La gauche des Etats-Unis utilise des termes tels que «Sud global», «classe ouvrière opprimée», «peuple colonisé», «classe dominante américaine» et «socialisme», en espérant que ces beaux termes porteront le poids de leur effort moralisateur. Ceux d’entre nous qui font partie de la classe ouvrière opprimée dans le Sud global réel – les peuples colonisés qui construisent le projet socialiste dont d’autres aiment se vanter – se sentent seuls lorsque nos alliés naturels donnent la priorité aux luttes politiques nationales au lieu d’apporter un soutien moral élémentaire.
Après la répression du gouvernement à Cuba, un membre éminent de Black Alliance for Peace a affirmé sans rire que «la révolution n’a pas à avoir honte». La gauche des Etats-Unis, qui s’élève contre un système qu’elle considère injuste et oppressif, devrait au moins reconnaître le caractère ironique du fait que les personnes vivant à Cuba, où l’anti-impérialisme et le marxisme sont des idéologies officielles de l’Etat, ne se voient même pas garantir le droit à la dissidence.
Les membres de la gauche des Etats-Unis devraient également savoir que le gouvernement cubain profite de la passion des gauchistes des Etats-Unis pour ce type d’anti-impérialisme pour se perpétuer au pouvoir.

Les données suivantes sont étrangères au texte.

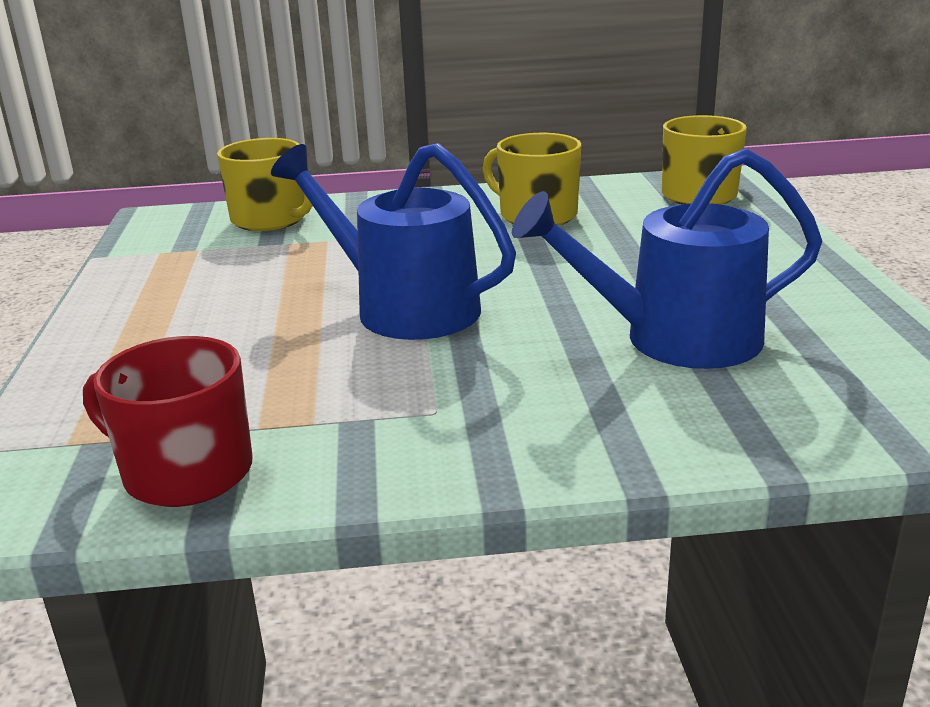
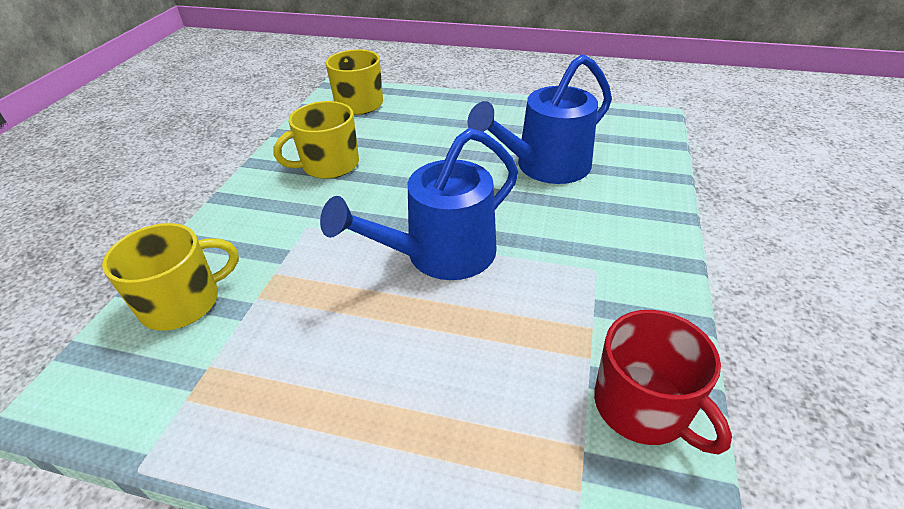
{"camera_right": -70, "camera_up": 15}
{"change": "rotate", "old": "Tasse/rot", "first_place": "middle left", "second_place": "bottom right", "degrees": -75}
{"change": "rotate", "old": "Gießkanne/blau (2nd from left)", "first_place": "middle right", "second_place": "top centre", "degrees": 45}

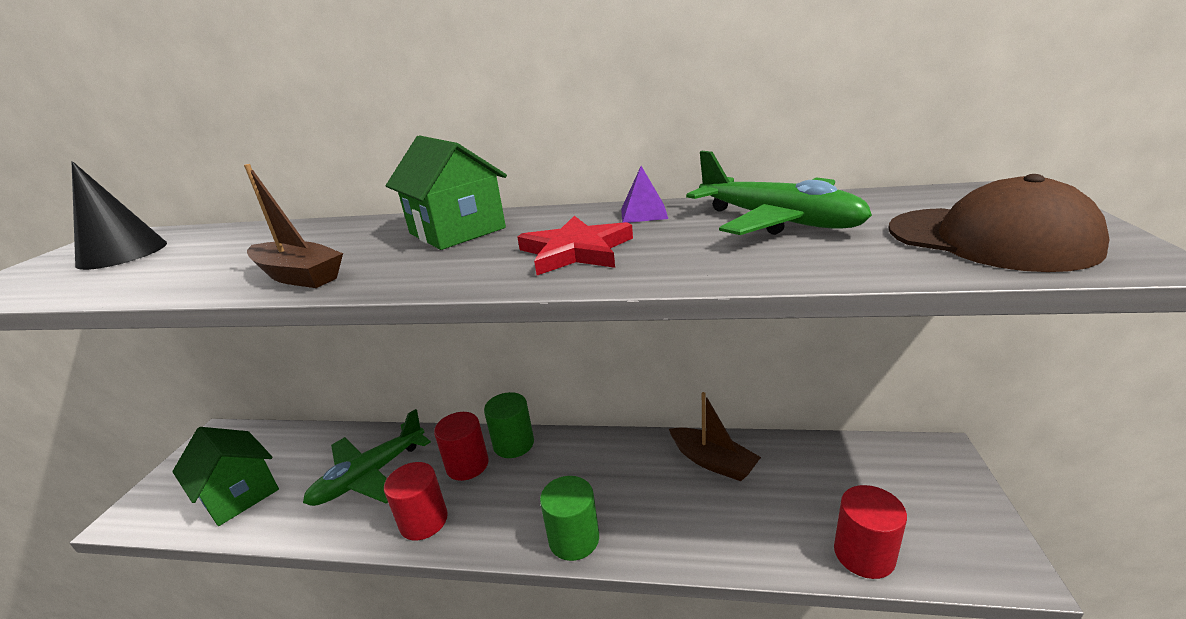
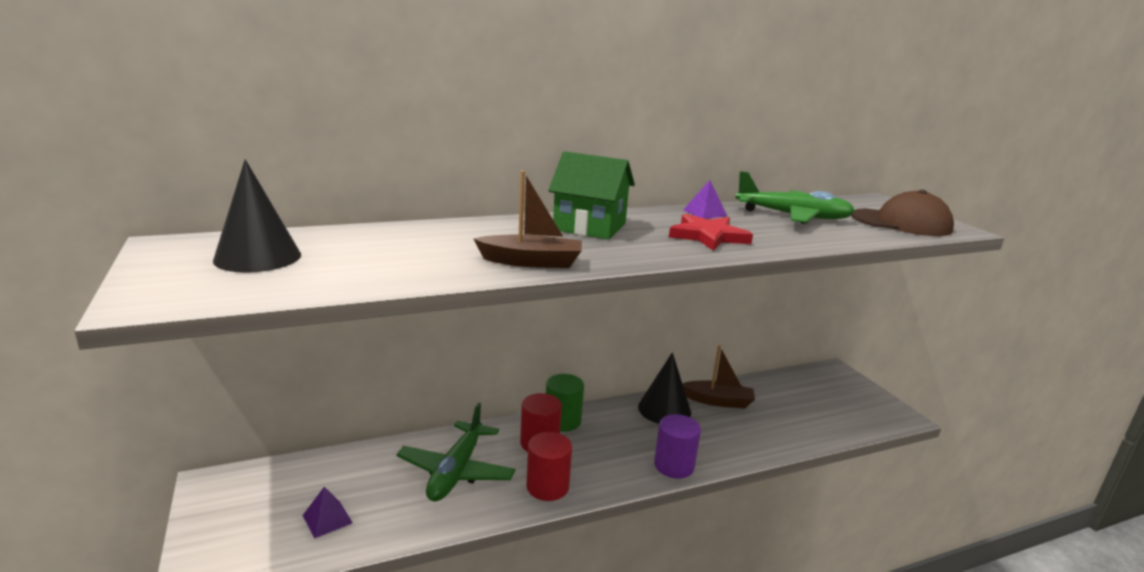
{"camera_right": -35, "camera_up": -5}
{"change": "replace", "old": "Haus/grün (1st from left)", "new": "Pyramide/lila (1st from left)", "first_place": "bottom left", "second_place": "bottom left"}
{"change": "recolor", "old": "Vollzylinder/grün (2nd from left)", "new": "Vollzylinder/lila", "first_place": "bottom centre", "second_place": "bottom centre"}
{"change": "delete", "old": "Vollzylinder/rot (3rd from left)", "first_place": "bottom right"}
{"change": "insert", "new": "Kegel/schwarz (2nd from left)", "second_place": "bottom centre"}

Presque toutes les institutions gouvernementales cubaines ont été créées et habilitées pour préserver le statu quo. Le conservatisme qui se cache derrière le Parti communiste (PCC) mérite d’être examiné. La dite révolution, dirigée par le Parti communiste, est devenue la force la plus conservatrice de la société cubaine. Les observateurs extérieurs doivent comprendre comment un beau projet social, encore aimé par beaucoup aujourd’hui, peut être simultanément raciste et homophobe.
Les autorités cubaines ont fait preuve d’un mépris peu commun de la vie le 11 juillet. Non pas dans son occurrence, mais dans son ampleur. Cette répression brutale était autrefois réservée aux petits groupes dissidents. Dans le passé, il n’était pas nécessaire de tirer et de tuer quelqu’un dans les rues de La Havane. La culture omniprésente de la peur et des poursuites judiciaires qui assassinaient l’individualité des gens suffisait à étouffer la dissidence.

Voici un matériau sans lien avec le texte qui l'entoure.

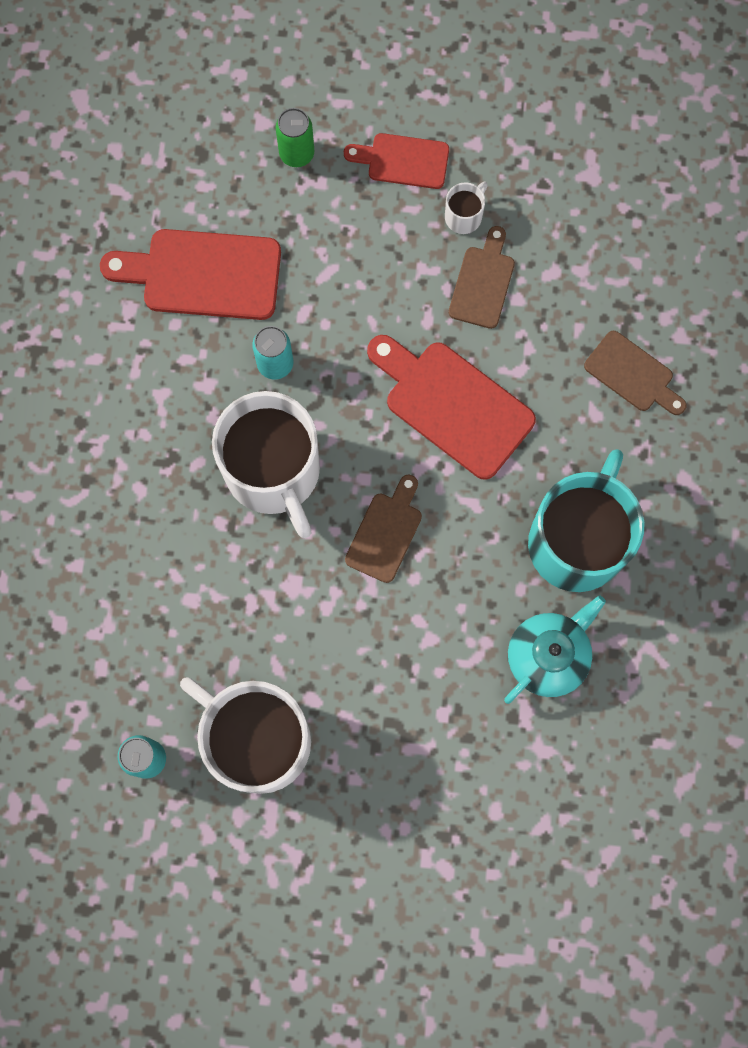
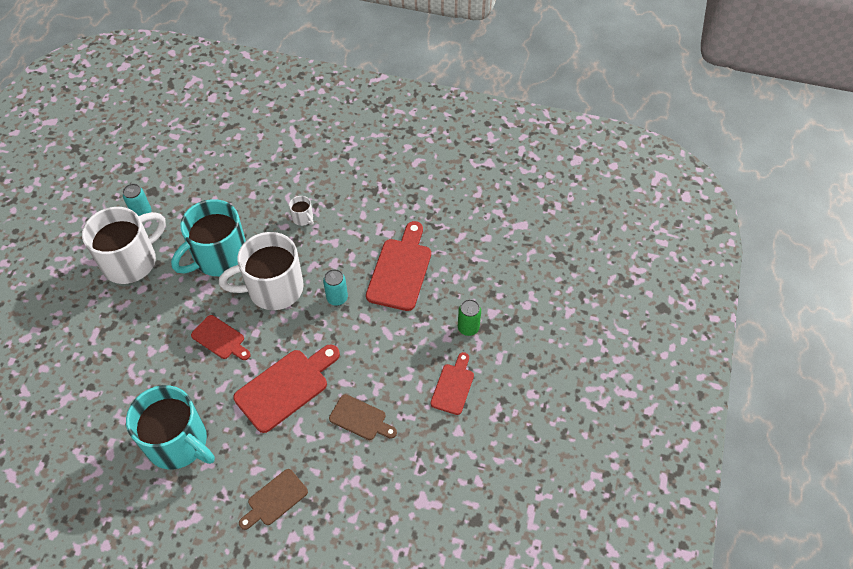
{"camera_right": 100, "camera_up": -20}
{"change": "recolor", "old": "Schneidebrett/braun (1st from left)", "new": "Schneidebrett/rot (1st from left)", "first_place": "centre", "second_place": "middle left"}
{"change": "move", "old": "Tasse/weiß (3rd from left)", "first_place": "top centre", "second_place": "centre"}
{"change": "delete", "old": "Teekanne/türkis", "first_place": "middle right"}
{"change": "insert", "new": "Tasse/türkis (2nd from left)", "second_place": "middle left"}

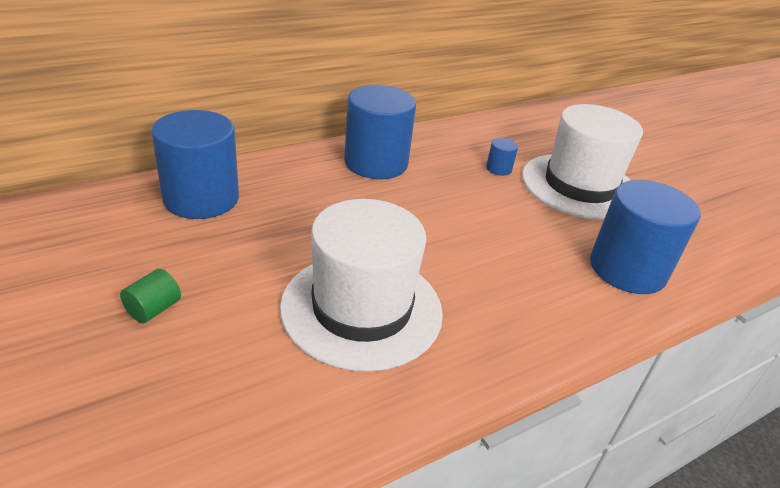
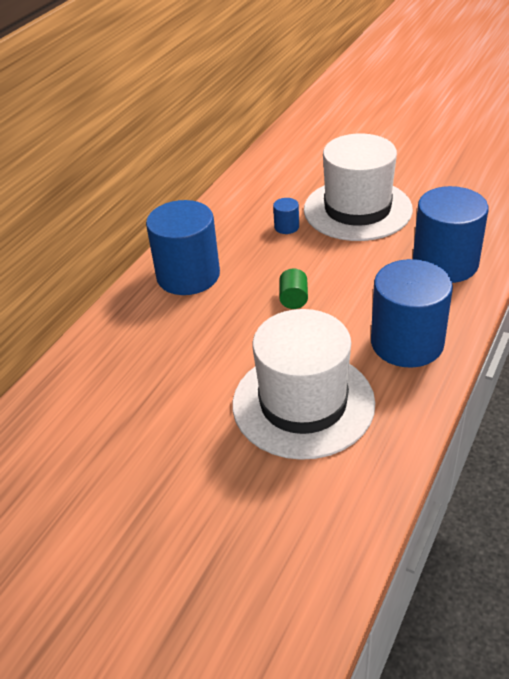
{"camera_right": -25, "camera_up": 5}
{"change": "move", "old": "Vollzylinder/grün", "first_place": "middle left", "second_place": "centre"}
{"change": "move", "old": "Vollzylinder/blau (1st from left in the first image)", "new": "Vollzylinder/blau (3rd from left)", "first_place": "middle left", "second_place": "middle right"}

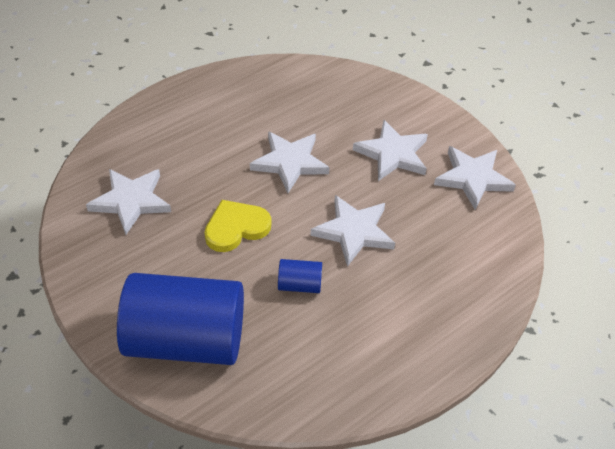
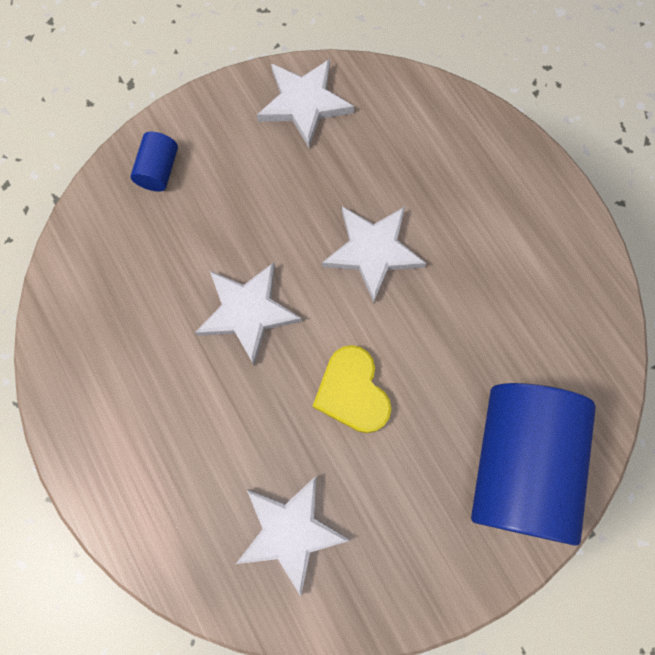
{"camera_right": -80, "camera_up": 25}
{"change": "move", "old": "Vollzylinder/blau (2nd from left in the first image)", "new": "Vollzylinder/blau (1st from left)", "first_place": "centre", "second_place": "top left"}
{"change": "delete", "old": "Stern/weiß (4th from left)", "first_place": "centre"}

Pour l’instant, les protestations se sont calmées, mais le besoin de solidarité n’en est pas moins urgent. De nombreux manifestants, y compris des mineurs, sont poursuivis sans procédure régulière. Certains ont été détenus dans des lieux non divulgués pendant plus de 72 heures. La majorité d’entre eux sont noirs.

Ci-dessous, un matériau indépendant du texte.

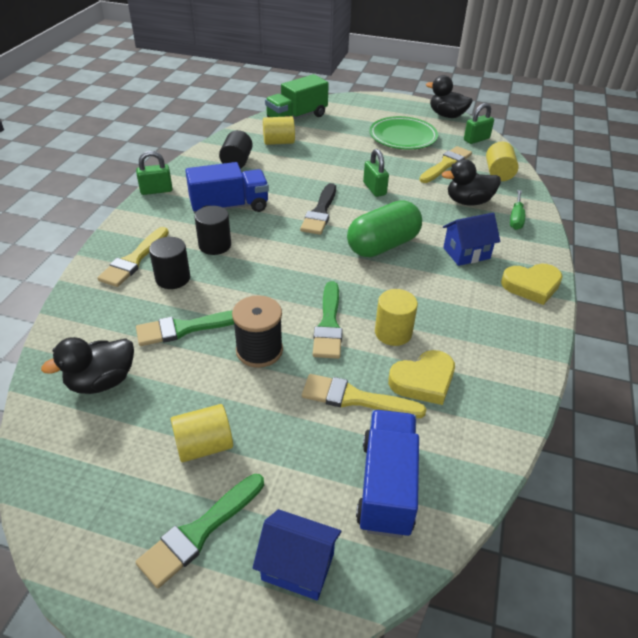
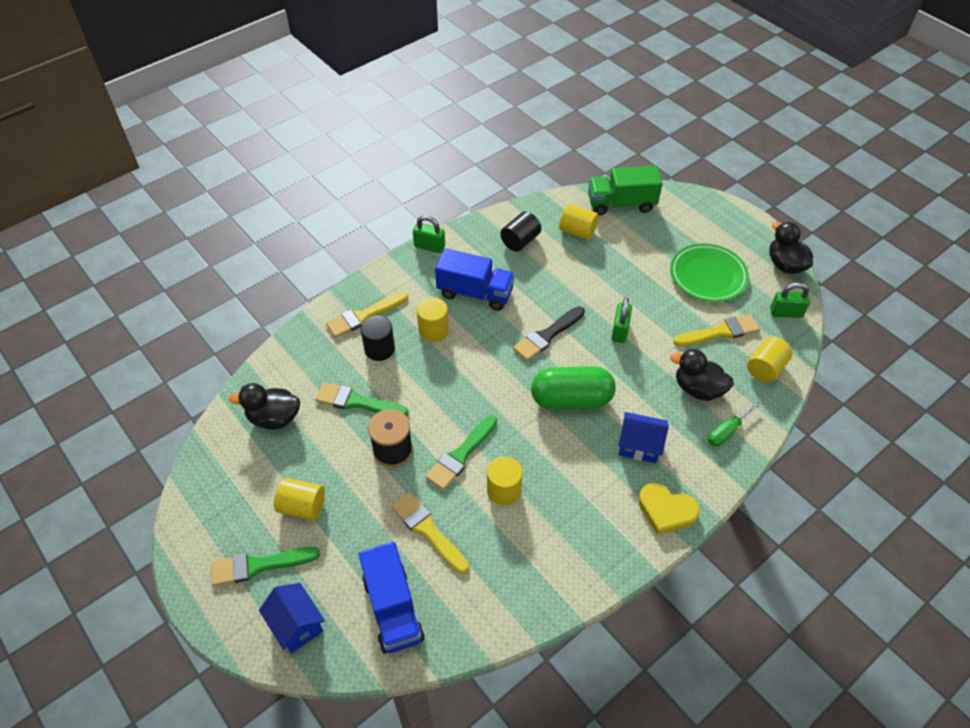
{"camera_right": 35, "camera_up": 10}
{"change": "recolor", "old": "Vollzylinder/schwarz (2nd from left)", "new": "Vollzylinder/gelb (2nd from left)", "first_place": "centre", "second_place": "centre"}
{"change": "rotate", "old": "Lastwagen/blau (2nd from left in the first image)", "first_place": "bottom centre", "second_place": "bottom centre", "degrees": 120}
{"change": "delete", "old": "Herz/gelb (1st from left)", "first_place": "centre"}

Ceux qui, à gauche, sont réellement préoccupés par le peuple cubain et le racisme feraient bien d’écouter ceux d’entre nous qui vivent la réalité quotidienne d’un système qui n’a pas répondu à leurs aspirations.
Pour les autorités cubaines, le dialogue n’est pas une option. Mais le statu quo n’est pas non plus une option pour la plupart des Cubains, et nous devons donc supposer que les événements du 11 juillet se répéteront. Un débat nuancé qui reconnaît la complexité et les causes profondes des problèmes est essentiel pour soutenir et accroître la visibilité des militants cubains. Après le 11 juillet, les Cubains de l’île et de la diaspora, ainsi que leurs alliés et partisans dans l’éventail politique des Etats-Unis, devraient unir leurs voix et soutenir le droit des Cubains à manifester sans être persécutés. (Article publié, le 9 août 2021, sur le site de la revue NACLA qui, depuis de décennies, soutient les mouvements sociaux en Amérique du Sud et analyse la politique des Etats-Unis dans ce continent; traduction par la rédaction de A l’Encontre)
Bryan Campbell Romero est un analyste et écrivain cubain indépendant.